During the reactor’s first test run, something goes horribly wrong. There is a core breach, and a nuclear meltdown is imminent. Doctor Seleski, after running out of ideas to stop the disaster, throws himself into the reactor’s core in a moment of desperation. As a conscious Seleski floats in the plasma, he wishes that the whole incident will stop, and it does. The anti–proton pumps stop leaking and all of the deadly radiation simply disappears.

Seleski survives the incident and makes a startling recovery. However, things will never be the same for the good doctor. The accident somehow transforms him into a being of pure energy. He soon discovers that he has the power to manipulate energy in all its forms. Empowered, Phil takes it upon himself to ensure that no other accidents like the one that changed him will ever occur. Policing the world, he eradicates nuclear facilities that he deems too dangerous or unsafe. This brings him into conflict with an unnamed governmental organization that enlists the aid of the equally–empowered Erica Pierce to stop him. In the ensuing conflict, Seleski inadvertently creates a black hole that destroys his world in an attempt to tame his out of control power.

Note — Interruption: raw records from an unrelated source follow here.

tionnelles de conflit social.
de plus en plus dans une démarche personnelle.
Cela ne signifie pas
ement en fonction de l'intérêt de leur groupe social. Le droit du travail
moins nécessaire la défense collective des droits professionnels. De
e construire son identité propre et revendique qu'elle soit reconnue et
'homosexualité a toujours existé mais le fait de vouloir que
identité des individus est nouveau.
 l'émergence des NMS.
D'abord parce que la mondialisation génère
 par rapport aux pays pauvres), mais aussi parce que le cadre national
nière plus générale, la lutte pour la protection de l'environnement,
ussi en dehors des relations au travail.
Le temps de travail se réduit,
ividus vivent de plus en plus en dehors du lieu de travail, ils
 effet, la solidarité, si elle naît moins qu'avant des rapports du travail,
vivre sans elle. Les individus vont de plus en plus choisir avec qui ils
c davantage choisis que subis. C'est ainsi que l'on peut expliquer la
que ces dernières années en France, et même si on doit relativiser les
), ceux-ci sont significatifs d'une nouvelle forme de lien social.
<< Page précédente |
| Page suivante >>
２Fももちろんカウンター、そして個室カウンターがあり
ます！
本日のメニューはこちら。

Through unexplained means, Phil finds himself in the past at a point in time before the accident happened. He also discovers that the world has subtle differences, the extent of which he soon realizes. He sets in motion a plan to prevent his past self from making the same mistakes, but when faced with an insurmountable obstacle he suffers a schizophrenic attack that, given his bizarre physiology, literally splits him into two persons; one a physical manifestation of his guilt, and the other an incarnation of his childhood hero, Doctor Solar.

“Born” with the collective memories of Phil Seleski and his own comic book origins, Doctor Solar believes that he exists only to kill Phil, while becoming colder, darker, and more cynical, Phil realizes that Solar has taken all of the attributes that make him a good person. During a final conflict in the same reactor that spawned them, Seleski convinces Solar of his intent to save the world. Seleski absorbs Doctor Solar and emerges from the reactor at the point in time that his past self is about to hurl himself into its core.

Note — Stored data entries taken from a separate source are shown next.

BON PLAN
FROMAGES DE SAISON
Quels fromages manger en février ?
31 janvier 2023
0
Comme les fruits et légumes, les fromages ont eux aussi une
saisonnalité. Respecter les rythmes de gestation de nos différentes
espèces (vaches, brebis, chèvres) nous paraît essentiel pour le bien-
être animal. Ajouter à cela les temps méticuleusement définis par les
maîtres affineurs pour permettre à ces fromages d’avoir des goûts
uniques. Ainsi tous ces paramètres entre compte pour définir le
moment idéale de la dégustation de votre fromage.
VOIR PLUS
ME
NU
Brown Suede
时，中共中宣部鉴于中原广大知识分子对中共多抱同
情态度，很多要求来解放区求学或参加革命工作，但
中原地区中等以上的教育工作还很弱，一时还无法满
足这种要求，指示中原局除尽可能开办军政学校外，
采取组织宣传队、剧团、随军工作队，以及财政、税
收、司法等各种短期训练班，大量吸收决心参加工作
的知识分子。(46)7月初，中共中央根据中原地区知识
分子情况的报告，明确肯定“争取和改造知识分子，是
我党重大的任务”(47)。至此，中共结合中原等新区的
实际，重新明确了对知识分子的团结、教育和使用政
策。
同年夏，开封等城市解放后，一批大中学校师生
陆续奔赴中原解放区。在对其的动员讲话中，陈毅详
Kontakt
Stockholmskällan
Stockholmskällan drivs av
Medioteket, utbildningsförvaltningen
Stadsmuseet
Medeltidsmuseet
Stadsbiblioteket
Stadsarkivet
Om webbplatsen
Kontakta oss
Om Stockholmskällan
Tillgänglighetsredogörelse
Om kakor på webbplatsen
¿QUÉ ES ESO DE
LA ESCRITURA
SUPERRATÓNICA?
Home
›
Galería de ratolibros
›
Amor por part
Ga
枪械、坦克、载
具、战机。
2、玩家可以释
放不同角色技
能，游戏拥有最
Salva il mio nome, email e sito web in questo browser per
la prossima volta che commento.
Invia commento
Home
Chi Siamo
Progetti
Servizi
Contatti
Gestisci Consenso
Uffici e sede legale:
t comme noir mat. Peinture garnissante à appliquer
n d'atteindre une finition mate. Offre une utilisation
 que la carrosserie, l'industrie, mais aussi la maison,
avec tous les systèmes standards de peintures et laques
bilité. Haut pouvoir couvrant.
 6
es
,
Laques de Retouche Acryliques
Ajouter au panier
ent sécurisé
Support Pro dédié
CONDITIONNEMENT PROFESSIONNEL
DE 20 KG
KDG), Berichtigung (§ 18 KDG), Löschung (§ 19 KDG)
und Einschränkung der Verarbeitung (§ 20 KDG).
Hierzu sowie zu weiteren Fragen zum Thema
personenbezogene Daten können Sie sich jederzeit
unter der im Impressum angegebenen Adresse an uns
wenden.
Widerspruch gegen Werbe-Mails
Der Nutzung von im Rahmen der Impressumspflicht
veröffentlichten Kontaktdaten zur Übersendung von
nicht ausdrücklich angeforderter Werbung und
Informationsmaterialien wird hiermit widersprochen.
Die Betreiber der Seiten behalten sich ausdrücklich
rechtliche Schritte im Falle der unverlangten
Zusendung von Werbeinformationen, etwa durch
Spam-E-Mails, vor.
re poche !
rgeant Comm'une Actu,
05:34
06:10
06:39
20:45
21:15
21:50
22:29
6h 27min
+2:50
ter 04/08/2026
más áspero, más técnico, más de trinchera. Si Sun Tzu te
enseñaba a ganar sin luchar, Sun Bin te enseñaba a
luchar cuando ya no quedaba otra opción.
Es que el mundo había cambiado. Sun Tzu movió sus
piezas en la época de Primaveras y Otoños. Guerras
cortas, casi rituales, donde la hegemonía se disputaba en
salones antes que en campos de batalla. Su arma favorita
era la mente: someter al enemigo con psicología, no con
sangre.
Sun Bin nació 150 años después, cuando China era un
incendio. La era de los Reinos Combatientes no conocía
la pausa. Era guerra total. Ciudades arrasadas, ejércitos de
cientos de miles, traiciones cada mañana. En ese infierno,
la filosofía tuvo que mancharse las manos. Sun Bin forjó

In the process, Seleski observes that the fusion reactor is a sort of a “wish machine”; it allows him to make his childhood dreams, inspired by the Doctor Solar comic books, to become reality. Phil tells his past self that the reactor is granting him his wish to become superhuman, and warns him that becoming what he wants will only lead to catastrophe. Offering his past self the power, knowledge, and tools of God that he desires in exchange for his humanity and another chance with Gayle Nordheim, they merge and the fully recombined Phil Seleski successfully prevents nuclear disaster. Fulfilling his dream of being a hero, Seleski also earns a second chance at life as Solar, Man of the Atom.

As Solar, Phil goes on to have many adventures, fighting a wide variety of threats, from Spider Aliens to malevolent Harbingers to Mothergod. One of the differences that Phil discovers about the world he finds himself in after his trip through time is the existence of a number of strange and unusual people, some with extraordinary power of their own.

After centuries of life, Solar blows himself up in an effort to stop the Spider Alien invasion of AD 4001.

Solar is basically a godlike character and probably shouldn’t ever be used a player character. He’s just way too powerful. His biggest weakness is that he’s an emotionally unstable guy… stress him out too much and he’ll create some variant of himself. He also has a tendency to create his own problems — both Erica Pierce (Mothergod) and Fred Bender (Doctor Eclipse) basically became arch-villains because of Solar himself. To say that he doesn’t make very good choices is the understatement of the millennium.